By Peter O’Neil, Calgary Herald July 10, 2012 10:09 AM

OTTAWA – National Transportation Safety Board Chairman Debbie Hersman said Tuesday Enbridge Inc.’s handling of a massive 2010 crude oil spill in Michigan resembled the “Keystone Cops.”Hersman also asked if that catastrophic spill, combined with a deadly 2010 pipeline explosion in California, raised questions about the inevitability of future pipeline disasters.

She made the comments while revealing the NTSB’s findings on the probable cause of a massive bitumen crude spill in Michigan in 2010 involving a pipeline owned by Calgary-based Enbridge Inc., the proponent of the Northern Gateway oilsands pipeline from Alberta to the B.C. coast.

She disclosed that the total cost of the spill has now exceeded more than $800 million US, or more than five times the previous record for most costly spill on U.S. land.

“When we were examining Enbridge’s poor handling to their response to this rupture you can’t help but think about the Keystone Cops,” Hersman said, referring to the fictional incompetent policemen in silent film comedies of the early 20th century.

“Why didn’t they recognize what was happening and what took so long?”

She also asked if the 2010 Enbridge spill, as well as a 2010 Pacific Gas & Electric pipeline explosion in California that killed eight people and left another 58 injured, raised questions about the entire industry.

“In both cases we found problems with integrity management programs, control centres, public awareness programs, and emergency response,” she said.

“While our findings raise red flags about the safety of these two companies, they should also force us to ask hard questions of this vital industry.

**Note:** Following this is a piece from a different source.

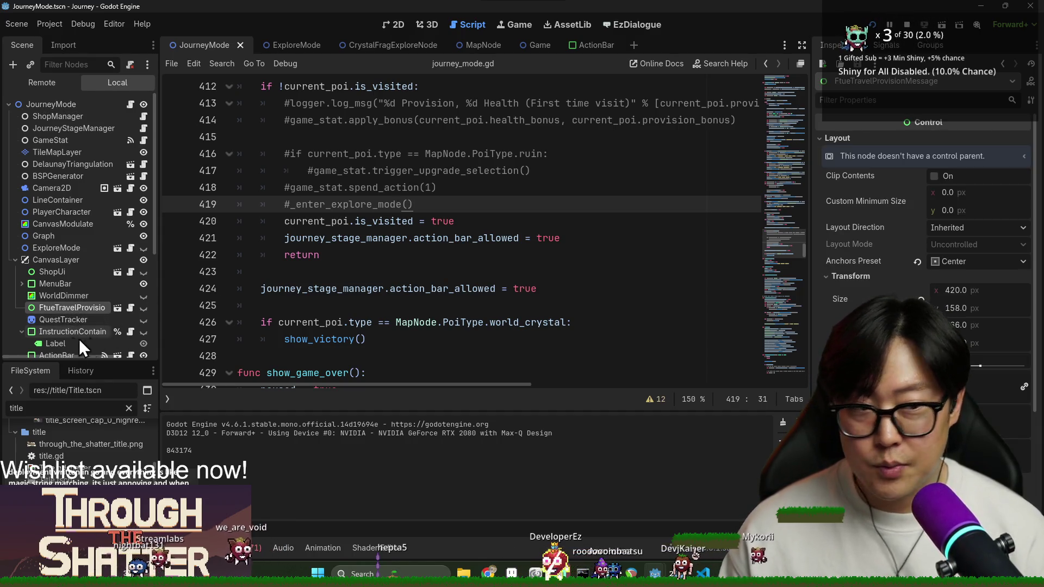
{"action": "scroll", "coordinate": [87, 335], "scroll_direction": "down", "scroll_amount": 1}
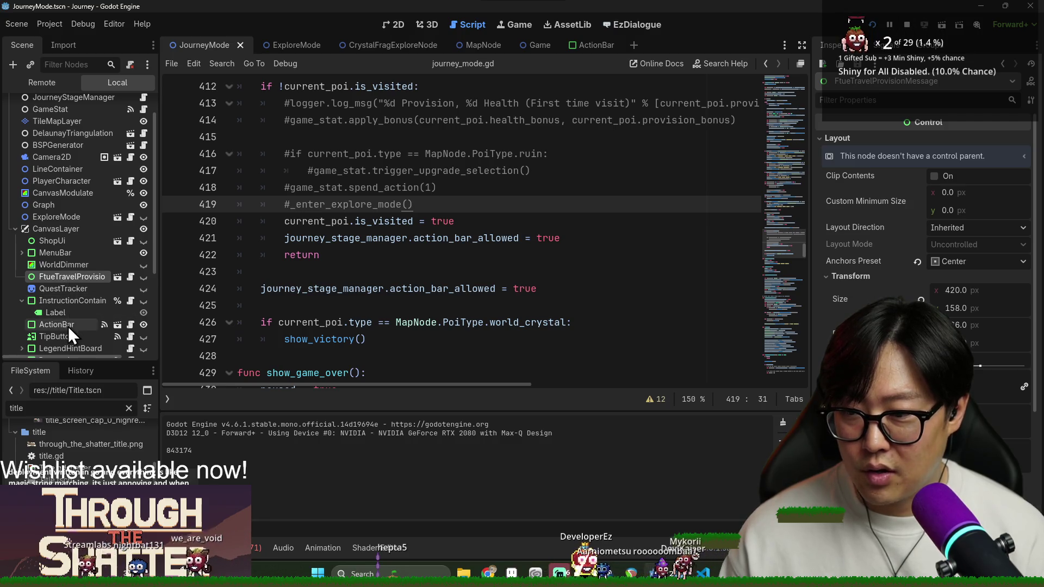
{"action": "left_click", "coordinate": [67, 324]}
{"action": "left_click", "coordinate": [886, 45]}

“With more than 2.5 million miles of pipeline running through this country — enough to circle the earth one hundred times — we have to ask, ‘Are these companies representative of others’” If the answer is yes, we can expect to be back here again discussing the same issues with a different company. The only unknowns are when? Where? And, how much damage?”

Enbridge Chief Executive Officer Pat Daniel was in the audience as Hersman delivered her scathing comments on the company’s handling of the spill.

Hersman noted that the company took 17 hours after the initial alarm before taking action, and she added that the company failed to take action despite knowing for years that the pipeline suffered from corrosion dating back to 2004.

The NTSB will also propose safety recommendations stemming from the spill near the municipality of Marshall, which has so far caused more than $800 million US in damage and prompted earlier this month a proposed $3.7 million fine from the U.S. Department of Transportation.

Enbridge has said the rupture resulted in the release of 843,444 gallons of diluted bitumen crude, though the U.S. Environmental Protection Agency says on its website that 1,148,230 gallons of oil has already been collected in and near Michigan’s Kalamazoo River.

The incident has fired up international opposition to two major Canadian oilsands pipeline projects – Enbridge’s Northern Gateway proposal to Kitimat, and TransCanada Corp.’s Keystone XL project to the U.S. Gulf Coast that has been delayed by U.S. President Barack Obama.

Significant attention has focused on the “human error” aspect of the 2010 spill, since the company didn’t start taking action until 17 hours after the first alarm warned of problems in Michigan.

The crude was released in a wetland area near Marshall, Michigan, a “high consequence area within a mostly rural, wet and low-lying region,” according to the NTSB.

“The released oil pooled into a marshy area over the rupture site before flowing 700 feet south into Talmadge Creek, which ultimately carried it into the Kalamazoo River.”

The U.S. Department of Transportation, in its justification for the $3.7 million fine that Enbridge has the right to challenge, also noted in its findings that Enbridge did not deal with “corrosion anomalies” on the Michigan line dating back to 2004.